The String class has some methods that I cannot understand why they were implemented as follows ... replace is one of them.
public String replace(CharSequence target, CharSequence replacement) { return Pattern.compile(target.toString(), Pattern.LITERAL).matcher( this).replaceAll(Matcher.quoteReplacement(replacement.toString())); }
Are there any significant advantages compared to a simpler and more efficient (fast!) Method?
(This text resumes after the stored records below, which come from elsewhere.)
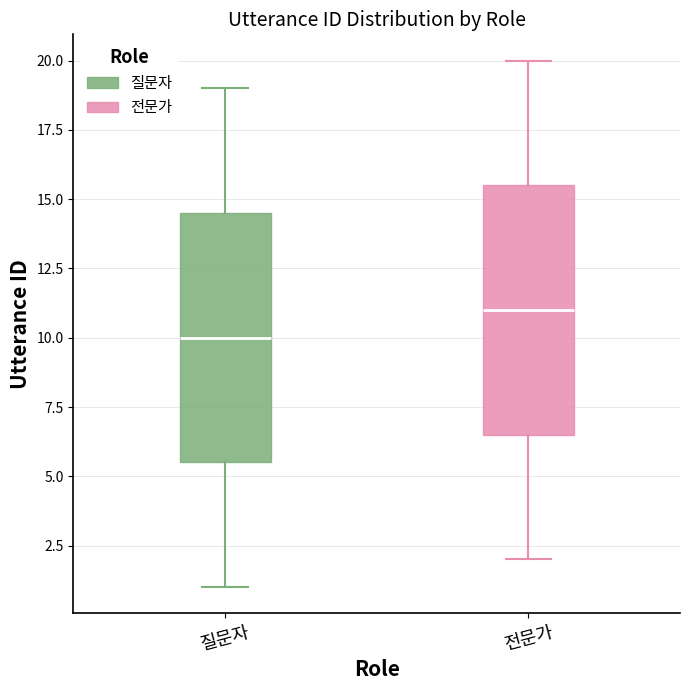

Where is the lower edge of the box for 전문가 on the y-axis? The values are not printed on the chart, so give them approximately, as read against the axis.

6.5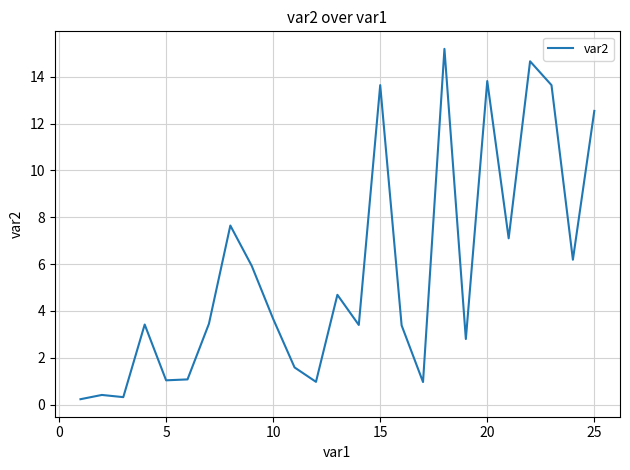

What is the minimum value shown in the chart?

0.2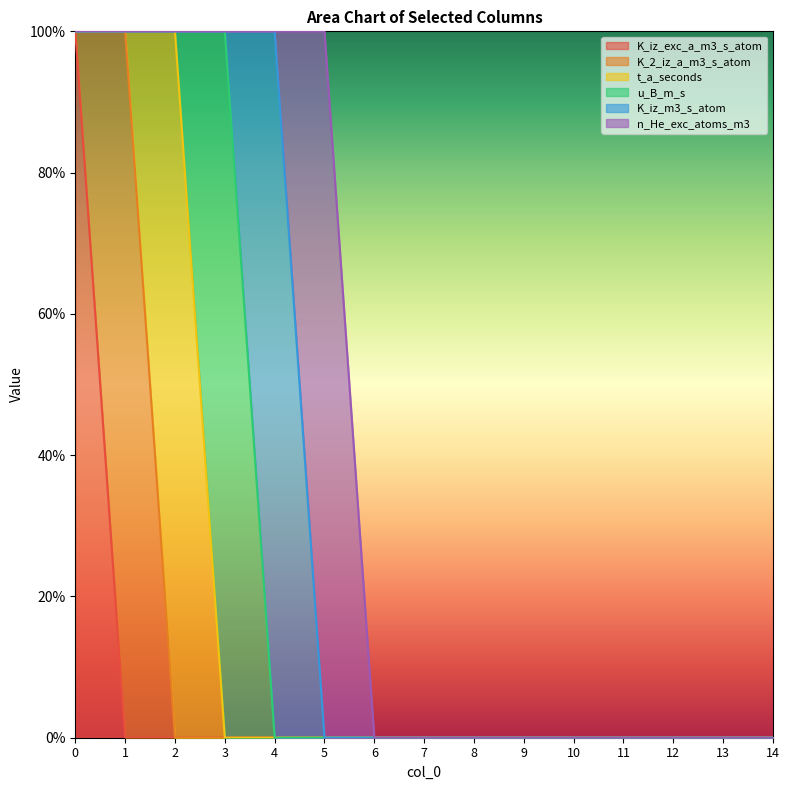

What is the difference between the maximum and minimum values in the K_2_iz_a_m3_s_atom series?

1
public static String replace(String string, String searchFor, String replaceWith) { StringBuilder result=new StringBuilder(); int index=0; int beginIndex=0; while((index=string.indexOf(searchFor, index))!=-1){ result.append(string.substring(beginIndex, index)+replaceWith); index+=searchFor.length(); beginIndex=index; } result.append(string.substring(beginIndex, string.length())); return result.toString(); }
Statistics with Java 7:
1,000,000 iterations
replace "b" with "x" in "abc"
result: "axc"
Times:
string.replace: 485ms
string.replaceAll: 490ms
optimized replacement = 180 ms
Code similar to the Java 7 split method is highly optimized to avoid possible compilation / regular expression processing:
public String[] split(String regex, int limit) { /* fastpath if the regex is a (1)one-char String and this character is not one of the RegEx meta characters ".$|()[{^?*+\\", or (2)two-char String and the first char is the backslash and the second is not the ascii digit or ascii letter. */ char ch = 0; if (((regex.value.length == 1 && ".$|()[{^?*+\\".indexOf(ch = regex.charAt(0)) == -1) || (regex.length() == 2 && regex.charAt(0) == '\\' && (((ch = regex.charAt(1))-'0')|('9'-ch)) < 0 && ((ch-'a')|('z'-ch)) < 0 && ((ch-'A')|('Z'-ch)) < 0)) && (ch < Character.MIN_HIGH_SURROGATE || ch > Character.MAX_LOW_SURROGATE)) { int off = 0; int next = 0; boolean limited = limit > 0; ArrayList<String> list = new ArrayList<>(); while ((next = indexOf(ch, off)) != -1) { if (!limited || list.size() < limit - 1) { list.add(substring(off, next)); off = next + 1; } else { // last one //assert (list.size() == limit - 1); list.add(substring(off, value.length)); off = value.length; break; } } // If no match was found, return this if (off == 0) return new String[]{this}; // Add remaining segment if (!limited || list.size() < limit) list.add(substring(off, value.length)); // Construct result int resultSize = list.size(); if (limit == 0) while (resultSize > 0 && list.get(resultSize - 1).length() == 0) resultSize--; String[] result = new String[resultSize]; return list.subList(0, resultSize).toArray(result); } return Pattern.compile(regex).split(this, limit); }
Following the logic of the replacement method:
public String replaceAll(String regex, String replacement) { return Pattern.compile(regex).matcher(this).replaceAll(replacement); }
The split implementation should be:
public String[] split(String regex, int limit) { return Pattern.compile(regex).split(this, limit); }
Performance losses are just around the corner found in replacement methods. For some reason, Oracle provides a fastpath method for some methods, not others.